Task prompt - With the images removed, repeat the data below exactly.
### Provided records
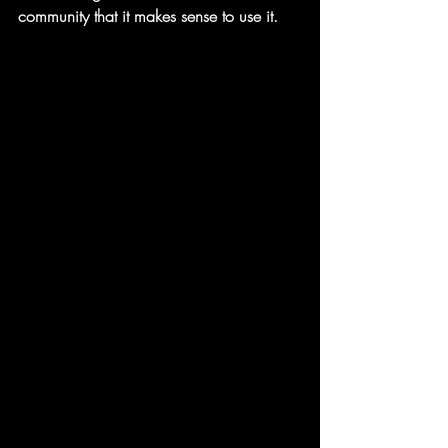
community that it makes sense to use it. 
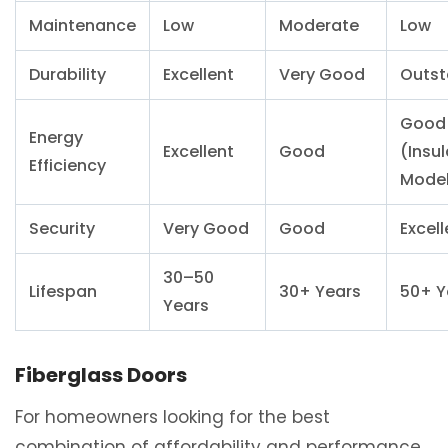
Maintenance
Low
Moderate
Low
Durability
Excellent
Very Good
Outst
Good
Energy
Excellent
Good
(Insu
Efficiency
Model
Security
Very Good
Good
Excell
30–50
Lifespan
30+ Years
50+ Y
Years
Fiberglass Doors
For homeowners looking for the best
combination of affordability and performance,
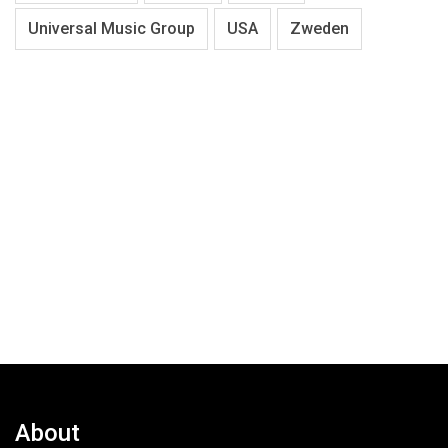
Universal Music Group
USA
Zweden
About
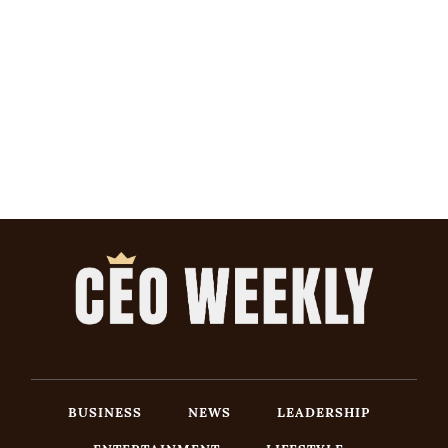
BUSINESS
NEWS
LEADERSHIP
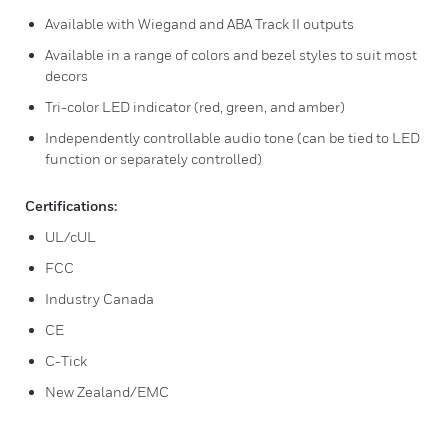
Available with Wiegand and ABA Track II outputs
Available in a range of colors and bezel styles to suit most
decors
Tri-color LED indicator (red, green, and amber)
Independently controllable audio tone (can be tied to LED
function or separately controlled)
Certifications:
UL/cUL
FCC
Industry Canada
CE
C-Tick
New Zealand/EMC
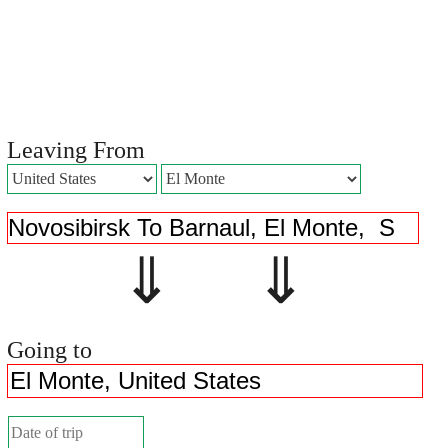
Leaving From
⇓ ⇓
Going to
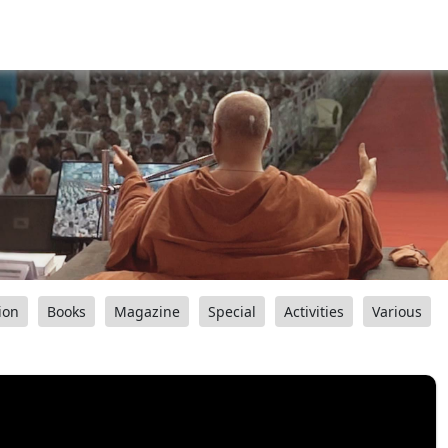
ion
Books
Magazine
Special
Activities
Various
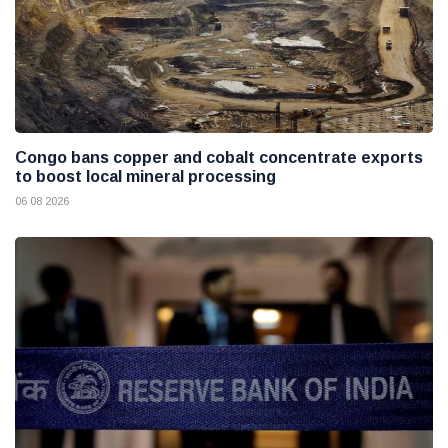
Congo bans copper and cobalt concentrate exports
to boost local mineral processing
06 08 2026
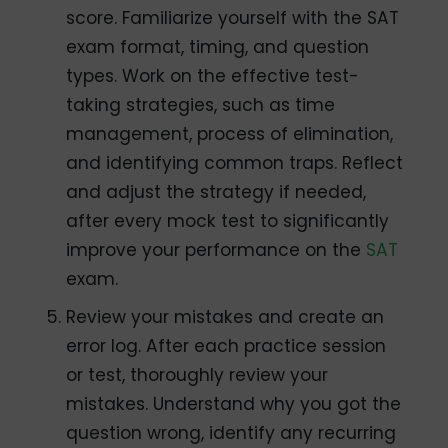
score. Familiarize yourself with the SAT
exam format, timing, and question
types. Work on the effective test-
taking strategies, such as time
management, process of elimination,
and identifying common traps. Reflect
and adjust the strategy if needed,
after every mock test to significantly
improve your performance on the
SAT
exam.
Review your mistakes and create an
error log. After each practice session
or test, thoroughly review your
mistakes. Understand why you got the
question wrong, identify any recurring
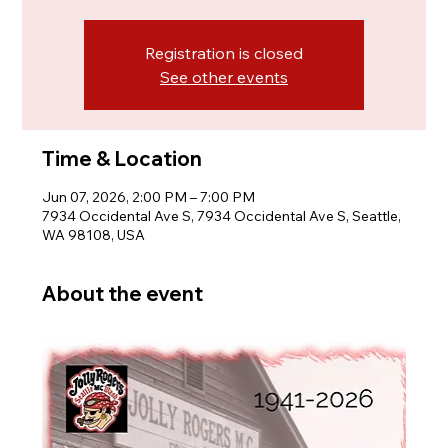
Registration is closed
See other events
Time & Location
Jun 07, 2026, 2:00 PM – 7:00 PM
7934 Occidental Ave S, 7934 Occidental Ave S, Seattle,
WA 98108, USA
About the event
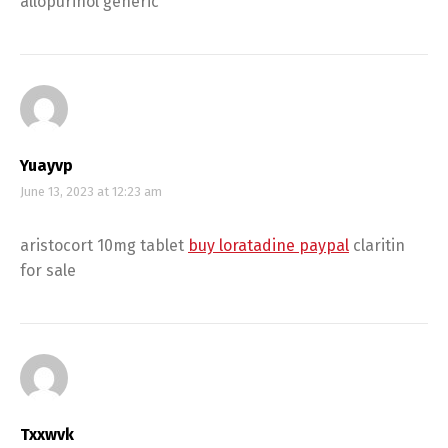
allopurinol generic
Yuayvp
June 13, 2023 at 12:23 am
aristocort 10mg tablet
buy loratadine paypal
claritin
for sale
Txxwvk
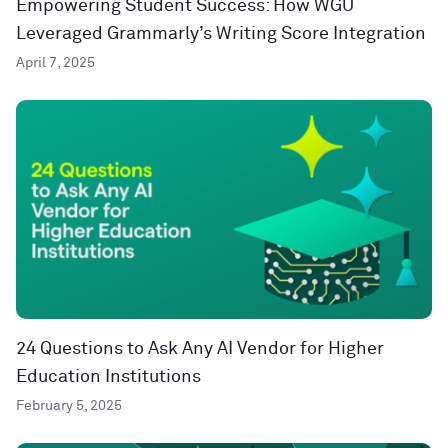
Empowering Student Success: How WGU
Leveraged Grammarly’s Writing Score Integration
April 7, 2025
24 Questions to Ask Any AI Vendor for Higher
Education Institutions
February 5, 2025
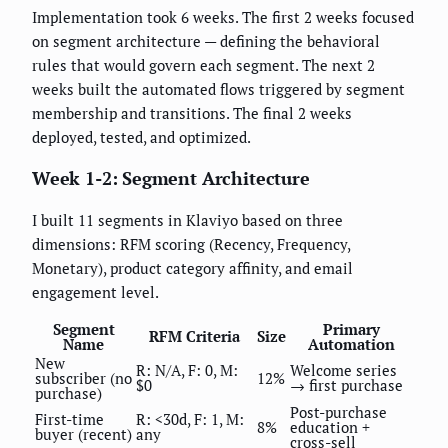
Implementation took 6 weeks. The first 2 weeks focused
on segment architecture — defining the behavioral
rules that would govern each segment. The next 2
weeks built the automated flows triggered by segment
membership and transitions. The final 2 weeks
deployed, tested, and optimized.
Week 1-2: Segment Architecture
I built 11 segments in Klaviyo based on three
dimensions: RFM scoring (Recency, Frequency,
Monetary), product category affinity, and email
engagement level.
Segment
Primary
RFM Criteria
Size
Name
Automation
New
R: N/A, F: 0, M:
Welcome series
subscriber (no
12%
$0
→ first purchase
purchase)
Post-purchase
First-time
R: <30d, F: 1, M:
8%
education +
buyer (recent)
any
cross-sell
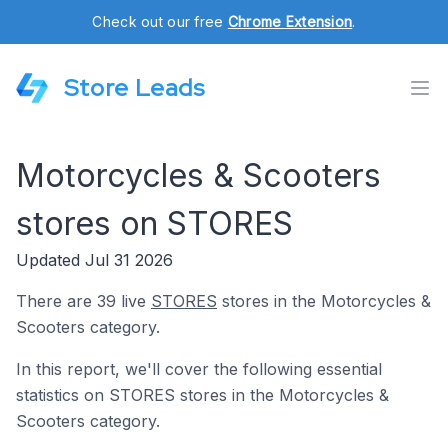
Check out our free
Chrome Extension
.
Store Leads
Motorcycles & Scooters
stores on STORES
Updated Jul 31 2026
There are 39 live
STORES
stores in the Motorcycles &
Scooters category.
In this report, we'll cover the following essential
statistics on STORES stores in the Motorcycles &
Scooters category.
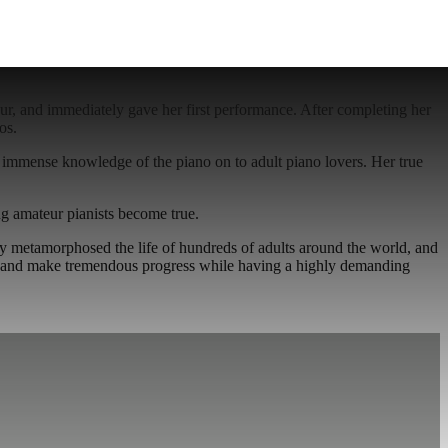
our, and immediately gave her first performance. After completing her
os.
r immense knowledge of the piano on to adult piano lovers. Her true
g amateur pianists become true.
ady metamorphosed the life of hundreds of adults around the world, and
no, and make tremendous progress while having a highly demanding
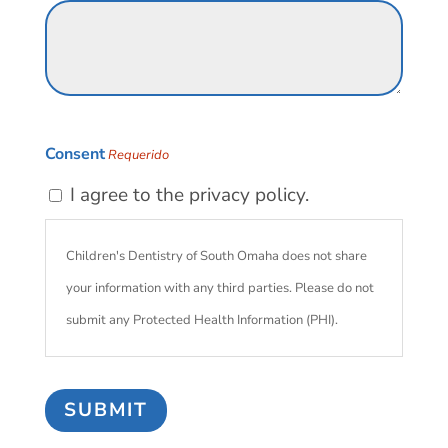
Consent
Requerido
I agree to the privacy policy.
Children's Dentistry of South Omaha does not share
your information with any third parties. Please do not
submit any Protected Health Information (PHI).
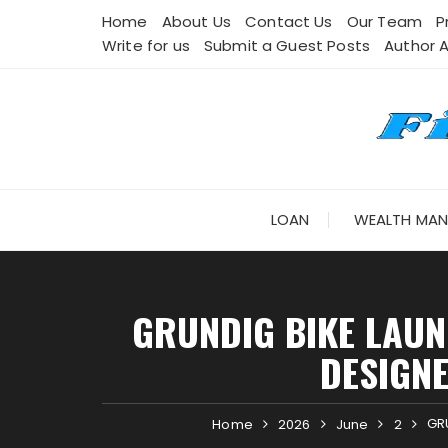
Skip
Home
About Us
Contact Us
Our Team
P
to
Write for us
Submit a Guest Posts
Author 
content
LOAN
WEALTH MA
GRUNDIG BIKE LAUN
DESIGN
GRU
Home
2026
June
2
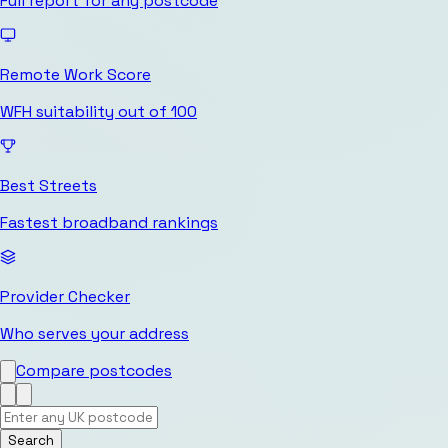
Full report for any postcode
Remote Work Score
WFH suitability out of 100
Best Streets
Fastest broadband rankings
Provider Checker
Who serves your address
Compare postcodes
Search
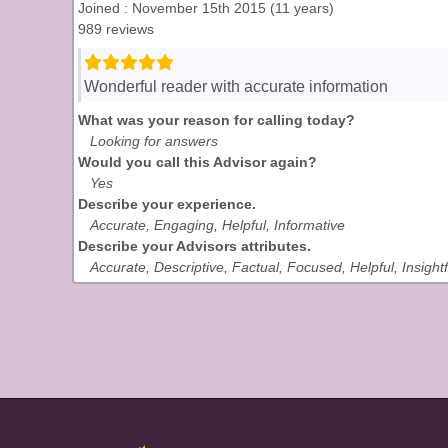
Joined : November 15th 2015 (11 years)
989 reviews
Wonderful reader with accurate information
What was your reason for calling today?
Looking for answers
Would you call this Advisor again?
Yes
Describe your experience.
Accurate, Engaging, Helpful, Informative
Describe your Advisors attributes.
Accurate, Descriptive, Factual, Focused, Helpful, Insightf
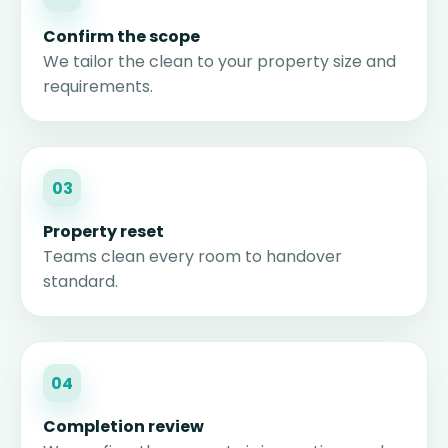
Confirm the scope
We tailor the clean to your property size and
requirements.
03
Property reset
Teams clean every room to handover
standard.
04
Completion review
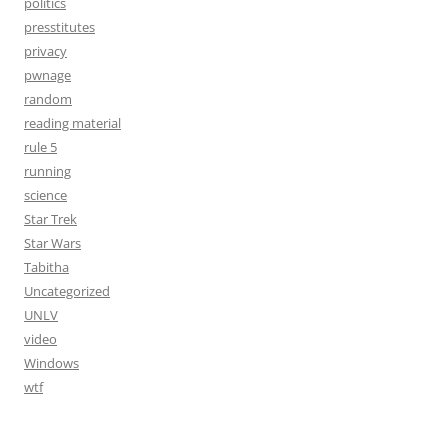
politics
presstitutes
privacy
pwnage
random
reading material
rule 5
running
science
Star Trek
Star Wars
Tabitha
Uncategorized
UNLV
video
Windows
wtf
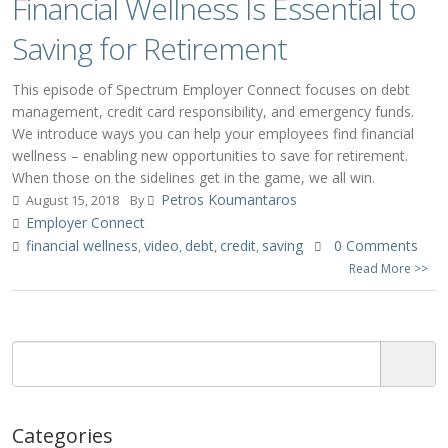
Financial Wellness Is Essential to
Saving for Retirement
This episode of Spectrum Employer Connect focuses on debt
management, credit card responsibility, and emergency funds.
We introduce ways you can help your employees find financial
wellness – enabling new opportunities to save for retirement.
When those on the sidelines get in the game, we all win.
Petros Koumantaros
August 15, 2018
By
Employer Connect
financial wellness
video
debt
credit
saving
0 Comments
,
,
,
,
Read More >>
Categories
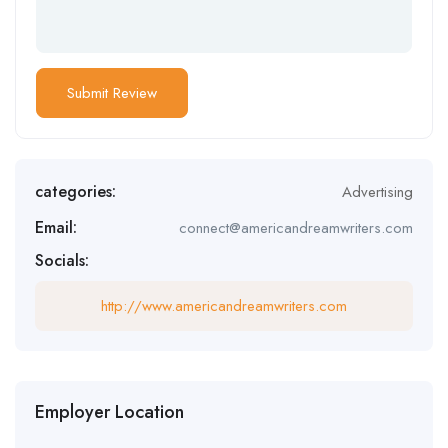
categories:
Advertising
Email:
connect@americandreamwriters.com
Socials:
http://www.americandreamwriters.com
Employer Location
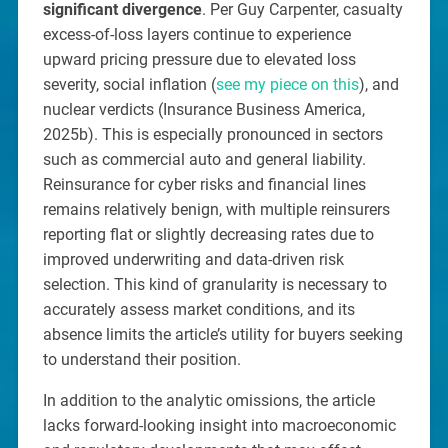
significant divergence
. Per Guy Carpenter, casualty
excess-of-loss layers continue to experience
upward pricing pressure due to elevated loss
severity, social inflation (
see my piece on this
), and
nuclear verdicts (Insurance Business America,
2025b). This is especially pronounced in sectors
such as commercial auto and general liability.
Reinsurance for cyber risks and financial lines
remains relatively benign, with multiple reinsurers
reporting flat or slightly decreasing rates due to
improved underwriting and data-driven risk
selection. This kind of granularity is necessary to
accurately assess market conditions, and its
absence limits the article’s utility for buyers seeking
to understand their position.
In addition to the analytic omissions, the article
lacks forward-looking insight into macroeconomic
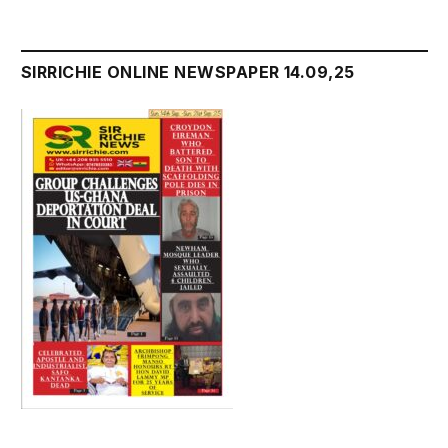
SIRRICHIE ONLINE NEWSPAPER 14.09,25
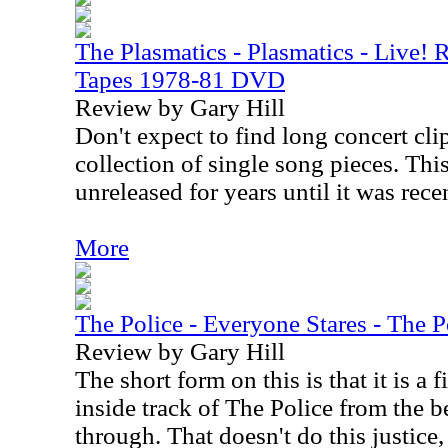
The Plasmatics - Plasmatics - Live!
Tapes 1978-81 DVD
Review by Gary Hill
Don't expect to find long concert clip
collection of single song pieces. Thi
unreleased for years until it was rece
More
The Police - Everyone Stares - The 
Review by Gary Hill
The short form on this is that it is a
inside track of The Police from the b
through. That doesn't do this justice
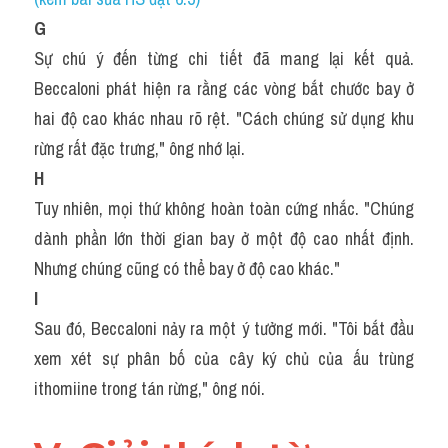
G
Sự chú ý đến từng chi tiết đã mang lại kết quả. 
Beccaloni phát hiện ra rằng các vòng bắt chước bay ở 
hai độ cao khác nhau rõ rệt. "Cách chúng sử dụng khu 
rừng rất đặc trưng," ông nhớ lại.
H
Tuy nhiên, mọi thứ không hoàn toàn cứng nhắc. "Chúng 
dành phần lớn thời gian bay ở một độ cao nhất định. 
Nhưng chúng cũng có thể bay ở độ cao khác."
I
Sau đó, Beccaloni nảy ra một ý tưởng mới. "Tôi bắt đầu 
xem xét sự phân bố của cây ký chủ của ấu trùng 
ithomiine trong tán rừng," ông nói.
######
Task answer -
community that it makes sense to use it. 
Maintenance
Low
Moderate
Low
Durability
Excellent
Very Good
Outst
Good
Energy
Excellent
Good
(Insu
Efficiency
Model
Security
Very Good
Good
Excell
30–50
Lifespan
30+ Years
50+ Y
Years
Fiberglass Doors
For homeowners looking for the best
combination of affordability and performance,
Universal Music Group
USA
Zweden
About
BUSINESS
NEWS
LEADERSHIP
Available with Wiegand and ABA Track II outputs
Available in a range of colors and bezel styles to suit most
decors
Tri-color LED indicator (red, green, and amber)
Independently controllable audio tone (can be tied to LED
function or separately controlled)
Certifications:
UL/cUL
FCC
Industry Canada
CE
C-Tick
New Zealand/EMC
Leaving From
⇓ ⇓
Going to
ion
Books
Magazine
Special
Activities
Various
Congo bans copper and cobalt concentrate exports
to boost local mineral processing
06 08 2026
score. Familiarize yourself with the SAT
exam format, timing, and question
types. Work on the effective test-
taking strategies, such as time
management, process of elimination,
and identifying common traps. Reflect
and adjust the strategy if needed,
after every mock test to significantly
improve your performance on the
SAT
exam.
Review your mistakes and create an
error log. After each practice session
or test, thoroughly review your
mistakes. Understand why you got the
question wrong, identify any recurring
Registration is closed
See other events
Time & Location
Jun 07, 2026, 2:00 PM – 7:00 PM
7934 Occidental Ave S, 7934 Occidental Ave S, Seattle,
WA 98108, USA
About the event
allopurinol generic
Yuayvp
June 13, 2023 at 12:23 am
aristocort 10mg tablet
buy loratadine paypal
claritin
for sale
Txxwvk
Empowering Student Success: How WGU
Leveraged Grammarly’s Writing Score Integration
April 7, 2025
24 Questions to Ask Any AI Vendor for Higher
Education Institutions
February 5, 2025
Implementation took 6 weeks. The first 2 weeks focused
on segment architecture — defining the behavioral
rules that would govern each segment. The next 2
weeks built the automated flows triggered by segment
membership and transitions. The final 2 weeks
deployed, tested, and optimized.
Week 1-2: Segment Architecture
I built 11 segments in Klaviyo based on three
dimensions: RFM scoring (Recency, Frequency,
Monetary), product category affinity, and email
engagement level.
Segment
Primary
RFM Criteria
Size
Name
Automation
New
R: N/A, F: 0, M:
Welcome series
subscriber (no
12%
$0
→ first purchase
purchase)
Post-purchase
First-time
R: <30d, F: 1, M:
8%
education +
buyer (recent)
any
cross-sell
Check out our free
Chrome Extension
.
Store Leads
Motorcycles & Scooters
stores on STORES
Updated Jul 31 2026
There are 39 live
STORES
stores in the Motorcycles &
Scooters category.
In this report, we'll cover the following essential
statistics on STORES stores in the Motorcycles &
Scooters category.
our, and immediately gave her first performance. After completing her
os.
r immense knowledge of the piano on to adult piano lovers. Her true
g amateur pianists become true.
ady metamorphosed the life of hundreds of adults around the world, and
no, and make tremendous progress while having a highly demanding
Consent
Requerido
I agree to the privacy policy.
Children's Dentistry of South Omaha does not share
your information with any third parties. Please do not
submit any Protected Health Information (PHI).
Skip
Home
About Us
Contact Us
Our Team
P
to
Write for us
Submit a Guest Posts
Author 
content
LOAN
WEALTH MA
GRUNDIG BIKE LAUN
DESIGN
GRU
Home
2026
June
2
Full report for any postcode
Remote Work Score
WFH suitability out of 100
Best Streets
Fastest broadband rankings
Provider Checker
Who serves your address
Compare postcodes
Search
Joined : November 15th 2015 (11 years)
989 reviews
Wonderful reader with accurate information
What was your reason for calling today?
Looking for answers
Would you call this Advisor again?
Yes
Describe your experience.
Accurate, Engaging, Helpful, Informative
Describe your Advisors attributes.
Accurate, Descriptive, Factual, Focused, Helpful, Insightf
Confirm the scope
We tailor the clean to your property size and
requirements.
03
Property reset
Teams clean every room to handover
standard.
04
Completion review
politics
presstitutes
privacy
pwnage
random
reading material
rule 5
running
science
Star Trek
Star Wars
Tabitha
Uncategorized
UNLV
video
Windows
wtf
Financial Wellness Is Essential to
Saving for Retirement
This episode of Spectrum Employer Connect focuses on debt
management, credit card responsibility, and emergency funds.
We introduce ways you can help your employees find financial
wellness – enabling new opportunities to save for retirement.
When those on the sidelines get in the game, we all win.
Petros Koumantaros
August 15, 2018
By
Employer Connect
financial wellness
video
debt
credit
saving
0 Comments
,
,
,
,
Read More >>
Categories
categories:
Advertising
Email:
connect@americandreamwriters.com
Socials:
http://www.americandreamwriters.com
Employer Location
significant divergence
. Per Guy Carpenter, casualty
excess-of-loss layers continue to experience
upward pricing pressure due to elevated loss
severity, social inflation (
see my piece on this
), and
nuclear verdicts (Insurance Business America,
2025b). This is especially pronounced in sectors
such as commercial auto and general liability.
Reinsurance for cyber risks and financial lines
remains relatively benign, with multiple reinsurers
reporting flat or slightly decreasing rates due to
improved underwriting and data-driven risk
selection. This kind of granularity is necessary to
accurately assess market conditions, and its
absence limits the article’s utility for buyers seeking
to understand their position.
In addition to the analytic omissions, the article
lacks forward-looking insight into macroeconomic
SIRRICHIE ONLINE NEWSPAPER 14.09,25
The Plasmatics - Plasmatics - Live!
Tapes 1978-81 DVD
Review by Gary Hill
Don't expect to find long concert clip
collection of single song pieces. Thi
unreleased for years until it was rece
More
The Police - Everyone Stares - The 
Review by Gary Hill
The short form on this is that it is a
inside track of The Police from the b
through. That doesn't do this justice
G
Sự chú ý đến từng chi tiết đã mang lại kết quả. 
Beccaloni phát hiện ra rằng các vòng bắt chước bay ở 
hai độ cao khác nhau rõ rệt. "Cách chúng sử dụng khu 
rừng rất đặc trưng," ông nhớ lại.
H
Tuy nhiên, mọi thứ không hoàn toàn cứng nhắc. "Chúng 
dành phần lớn thời gian bay ở một độ cao nhất định. 
Nhưng chúng cũng có thể bay ở độ cao khác."
I
Sau đó, Beccaloni nảy ra một ý tưởng mới. "Tôi bắt đầu 
xem xét sự phân bố của cây ký chủ của ấu trùng 
ithomiine trong tán rừng," ông nói.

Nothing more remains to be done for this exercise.